You're a second-class citizen if you don't know how to read and write today, and in twenty or thirty years the same will be true for people who don't have basic computer programming skills. Those who don't understand--at the very least--the concepts of order-of-execution, variables, data structures and recursion will be as socially and economically disadvantaged as the illiterate are now.
There was a time when literacy and basic arithmetic were skills reserved only to intellectuals and monks. Today our monks are programmers who know how to wield magic and illuminate scrolls of code. If you don't understand what an array is today, or how to loop over it, then you'd better learn or you'll be screwed tomorrow. The reasons unfold below.
Automating the position of computer did more than give the accounting department of large firms better numbers sooner, it also made it possible to render a movie like WALL-E or Toy Story, made it possible to predict the destination of a bullet before it left the barrel, and to create other kinds of communication. If we finish automating the position of manager we'll also discover new applications that are difficult to imagine today. How different? Consider:
IT and Business Development should be the same department; that programmers and technicians should learn something about business and marketing, and that business developers should learn something about programming and computer networking, with the goal of working together as seamlessly as specialized doctors in an ER or chefs in a kitchen.
That's because software creates business opportunities. It's also because traditional user interfaces--the point-n-click kind--is an overhead that your competition will soon subvert in favor of very high-level languages. A new line of code can now be a new line of revenue, quite literally, as programming languages evolve to model and create products and services as first-class entities. This is not like COBOL, or Java or C++--in fact most of them won't even be Turing Equivalent--this is like R and its logical successors. Your programmers will extend the language that you use to invent the business with, and the expressiveness of that language--in Sapir-Whorf fashion--will determine the kinds of businesses you can conceive of.
Right now IT is constrained by what the business asks it to do. In the future, IT will tell the business what the business could do. And you will not want to be constrained by moving and clicking rectangles on the screen with a mouse, you will want to be speaking to the computer with the same directness a programmer does.
The point of a company is to reduce transaction costs, because delegation of labor and responsibility liberates the motivated class to concentrate on what they do best. Your competitor is hamstrung if he must do the accounting and assembly and customer service all by himself, and there's still no better arrangement than the corporation to bring together all the capital and human resources to deliver the product in a sufficient quantity at the market's price.

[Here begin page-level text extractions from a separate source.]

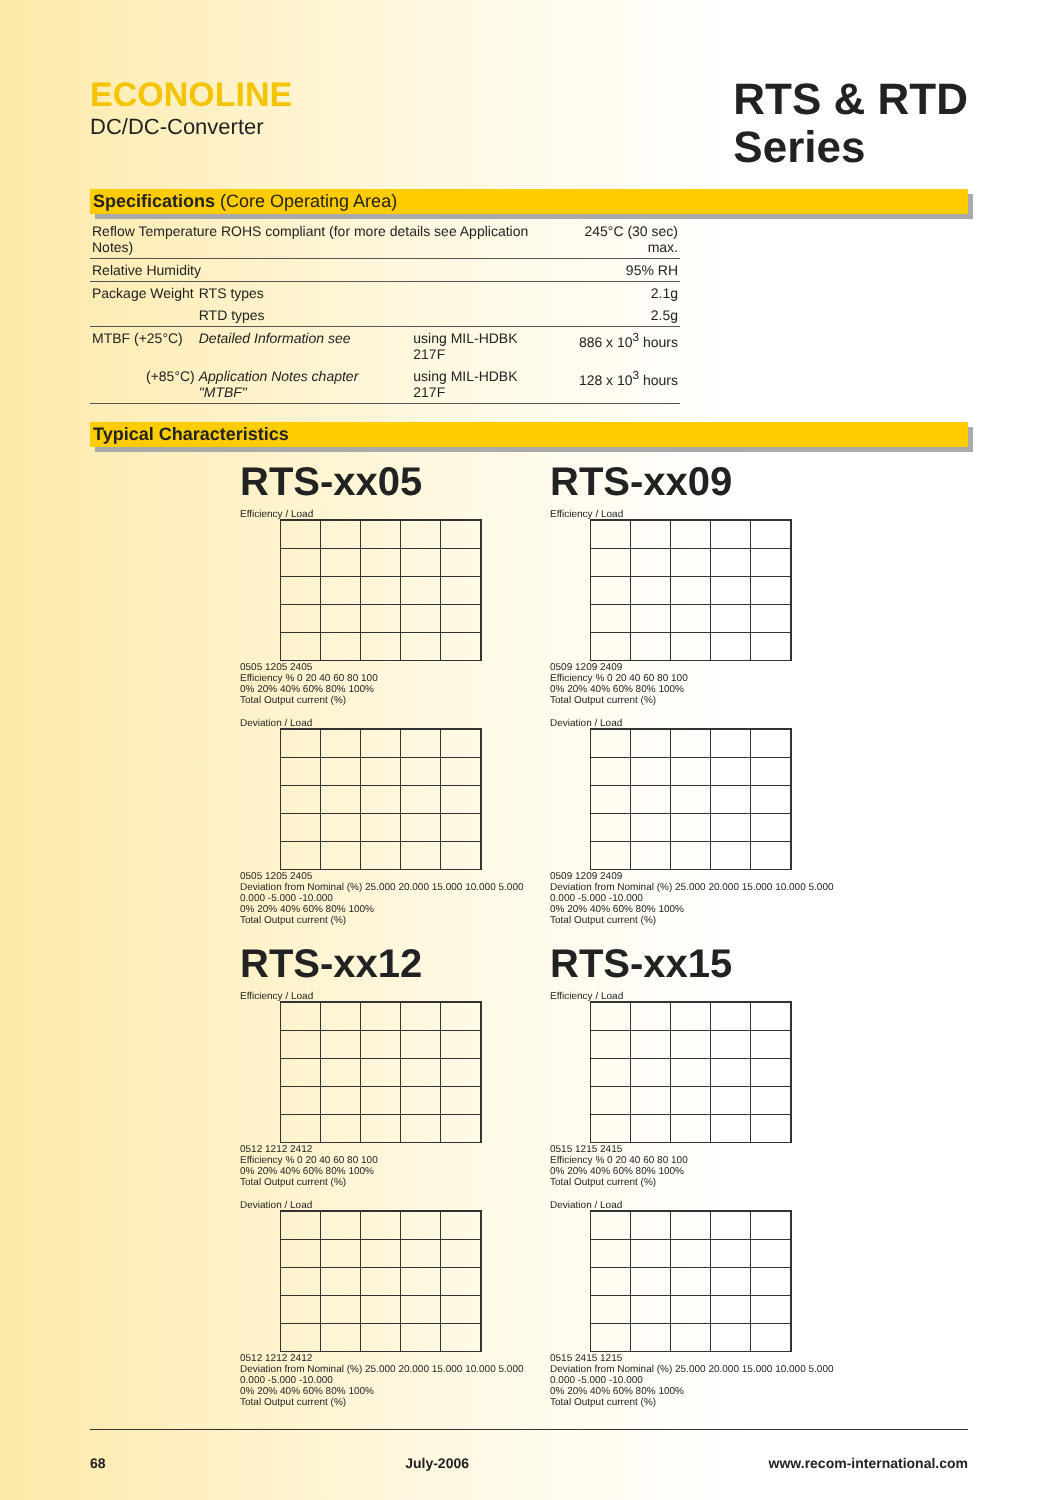ECONOLINE
DC/DC-Converter
RTS & RTD
Series
Specifications (Core Operating Area)
| Reflow Temperature ROHS compliant (for more details see Application Notes) | | | 245°C (30 sec) max. |
| Relative Humidity | | | 95% RH |
| Package Weight | RTS types | | 2.1g |
| | RTD types | | 2.5g |
| MTBF (+25°C) | Detailed Information see | using MIL-HDBK 217F | 886 x 10<sup>3</sup> hours |
| (+85°C) | Application Notes chapter "MTBF" | using MIL-HDBK 217F | 128 x 10<sup>3</sup> hours |
Typical Characteristics
RTS-xx05
Efficiency / Load
0505 1205 2405
Efficiency % 0 20 40 60 80 100
0% 20% 40% 60% 80% 100%
Total Output current (%)
Deviation / Load
0505 1205 2405
Deviation from Nominal (%) 25.000 20.000 15.000 10.000 5.000 0.000 -5.000 -10.000
0% 20% 40% 60% 80% 100%
Total Output current (%)
RTS-xx09
Efficiency / Load
0509 1209 2409
Efficiency % 0 20 40 60 80 100
0% 20% 40% 60% 80% 100%
Total Output current (%)
Deviation / Load
0509 1209 2409
Deviation from Nominal (%) 25.000 20.000 15.000 10.000 5.000 0.000 -5.000 -10.000
0% 20% 40% 60% 80% 100%
Total Output current (%)
RTS-xx12
Efficiency / Load
0512 1212 2412
Efficiency % 0 20 40 60 80 100
0% 20% 40% 60% 80% 100%
Total Output current (%)
Deviation / Load
0512 1212 2412
Deviation from Nominal (%) 25.000 20.000 15.000 10.000 5.000 0.000 -5.000 -10.000
0% 20% 40% 60% 80% 100%
Total Output current (%)
RTS-xx15
Efficiency / Load
0515 1215 2415
Efficiency % 0 20 40 60 80 100
0% 20% 40% 60% 80% 100%
Total Output current (%)
Deviation / Load
0515 2415 1215
Deviation from Nominal (%) 25.000 20.000 15.000 10.000 5.000 0.000 -5.000 -10.000
0% 20% 40% 60% 80% 100%
Total Output current (%)
68 July-2006 www.recom-international.com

But labor comes with high transaction costs, too, and in the past we solved this by dividing companies into departments that abstract-away the details to make them manageable. These departments act like companies with a budget, costs and a service. They were also made possible by technologies that improved with the intercom, the telephone, then email, spreadsheets and Powerpoint. The cost of collaboration got cheaper, but the overhead stayed the same, and so they also began balkanizing into the form of contractors and vendors.
And the law was following them, behaving like software by enabling new modes and opportunities with each feature. First the W-2, then the 1099, then the 401K and the IRA with rollovers. And then COBRA. And then PPACA. They came in and the "company man" went out, no longer expecting to be hired for life and cared-for to the grave by the same firm.
Now Jet Blue's reservation department is staffed entirely by people who work at home, thanks to VOIP, and saves the airliner a monumental sum of money by removing the cost of office space and turnover. It makes profit much larger, but it also makes the company much smaller.
With the detachment of place comes the weakening of affiliation. For now these people work only for one firm, but in the future they may find themselves working for hundreds in any given month. Changes in IT will make it easier for good employees to choose their employers, and this is already the case in some creative fields where desirable programmers, engineers and designers have their pick from the job market. But it will encroach onto other fields, and those who are especially competent at anything will consider it natural to pick their employer each morning, every morning, working remotely or on-site. Competition for jobs will turn into competition to be the job.
The incentive that'll bring these changes is not just to reduce the transaction costs to zero, but to reduce the cost of starting a whole new company to zero. According to the Berne Convention, a work is copyrighted the moment its created, without any further administrative overhead. The same shall happen to entire businesses, when everything from customer support, warrantee service and manufacturing can be provided by vendors on a billed-by-use basis. If you can create a brand and a company by just defining it, then why not define thousands? Why not make natural selection--on a massive scale--part of your strategy?
In the future, both IT and labor will be metered utilities with zero setup costs. In the future, the biggest company in the world may be nothing more than an XML file.